North Dakota's Medicare reimbursement costs are also relatively low: $1,304 a year per beneficiary less than the national median of $6,070 per year per beneficiary, more than 20% below the national median, the second lowest in the nation.

If we want to lower health care costs, North Dakota is a better model than it is a cautionary tale.

North Dakota can be seen a couple of ways. One is as proof that non-profit insurance plans are more competitive and drive out for profit insurers given a chance. Ergo, non-profit co-ops without government involvement are good enough, without government ownership or privileges.

Another way to look at North Dakota is as proof that in the absence of competition, even the lack of a need to make profits and little need to do marketing doesn't prevent abuses by insurance company executives. Yes, North Dakota's rates are low, but they would have been lower if the executives of this non-profit were unfairly enriching themselves.

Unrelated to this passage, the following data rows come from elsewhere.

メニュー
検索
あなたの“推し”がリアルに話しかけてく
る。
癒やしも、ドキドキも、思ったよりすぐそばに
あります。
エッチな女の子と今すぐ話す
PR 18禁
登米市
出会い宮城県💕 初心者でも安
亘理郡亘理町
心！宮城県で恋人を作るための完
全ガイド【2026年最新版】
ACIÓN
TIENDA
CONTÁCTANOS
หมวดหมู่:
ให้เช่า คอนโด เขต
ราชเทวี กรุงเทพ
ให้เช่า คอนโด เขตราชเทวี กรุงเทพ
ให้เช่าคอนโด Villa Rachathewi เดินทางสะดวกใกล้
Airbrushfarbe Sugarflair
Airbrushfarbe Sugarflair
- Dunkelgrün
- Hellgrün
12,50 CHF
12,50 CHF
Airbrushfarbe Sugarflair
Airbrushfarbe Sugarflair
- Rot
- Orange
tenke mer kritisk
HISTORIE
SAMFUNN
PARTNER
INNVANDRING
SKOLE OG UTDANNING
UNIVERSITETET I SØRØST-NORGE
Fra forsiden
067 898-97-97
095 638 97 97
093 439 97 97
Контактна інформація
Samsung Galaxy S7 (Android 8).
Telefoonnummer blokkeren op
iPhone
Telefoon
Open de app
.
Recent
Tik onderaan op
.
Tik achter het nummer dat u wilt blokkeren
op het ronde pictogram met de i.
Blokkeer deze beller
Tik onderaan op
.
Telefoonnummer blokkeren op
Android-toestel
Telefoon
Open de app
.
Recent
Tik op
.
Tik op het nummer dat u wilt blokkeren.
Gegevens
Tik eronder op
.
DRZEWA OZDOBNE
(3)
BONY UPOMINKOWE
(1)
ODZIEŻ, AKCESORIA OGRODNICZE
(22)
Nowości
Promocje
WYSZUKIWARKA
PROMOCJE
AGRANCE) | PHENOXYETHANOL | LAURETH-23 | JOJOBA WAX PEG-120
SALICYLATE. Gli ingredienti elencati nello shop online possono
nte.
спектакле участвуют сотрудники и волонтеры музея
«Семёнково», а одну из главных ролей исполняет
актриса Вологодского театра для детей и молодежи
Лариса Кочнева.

A public option can press a dominant player to be competitive, but so can a new non-profit co-op, or new rules that allow health insurance companies to market themselves across state lines, something that increases competition (at least until the industry shakes out), but also could gut the authority of state insurance regulators. Also, forcing new players into market would force companies like BCBSND to spend more on marketing and less on health care. Is that really a good idea?

The notion that North Dakota's insurance market is seriously broken, due to a lack of competition, compared to states with more health insurance competition, doesn't hold water. As a near single payer states, due to this near monopoly, indeed, North Dakota may be benefitting from the reduced administrative costs and increased leverage with providers that single payer systems create.

Indeed, it is ironic that while North Dakota can't really resolve the argument between Ezra Klein and Paul Krugman over whether a public option will have much of a cost control impact in a state where there is competition, it actually disproves both of them on a point where they agree, that competition reduces costs, even when the monopoly player is already a non-profit company.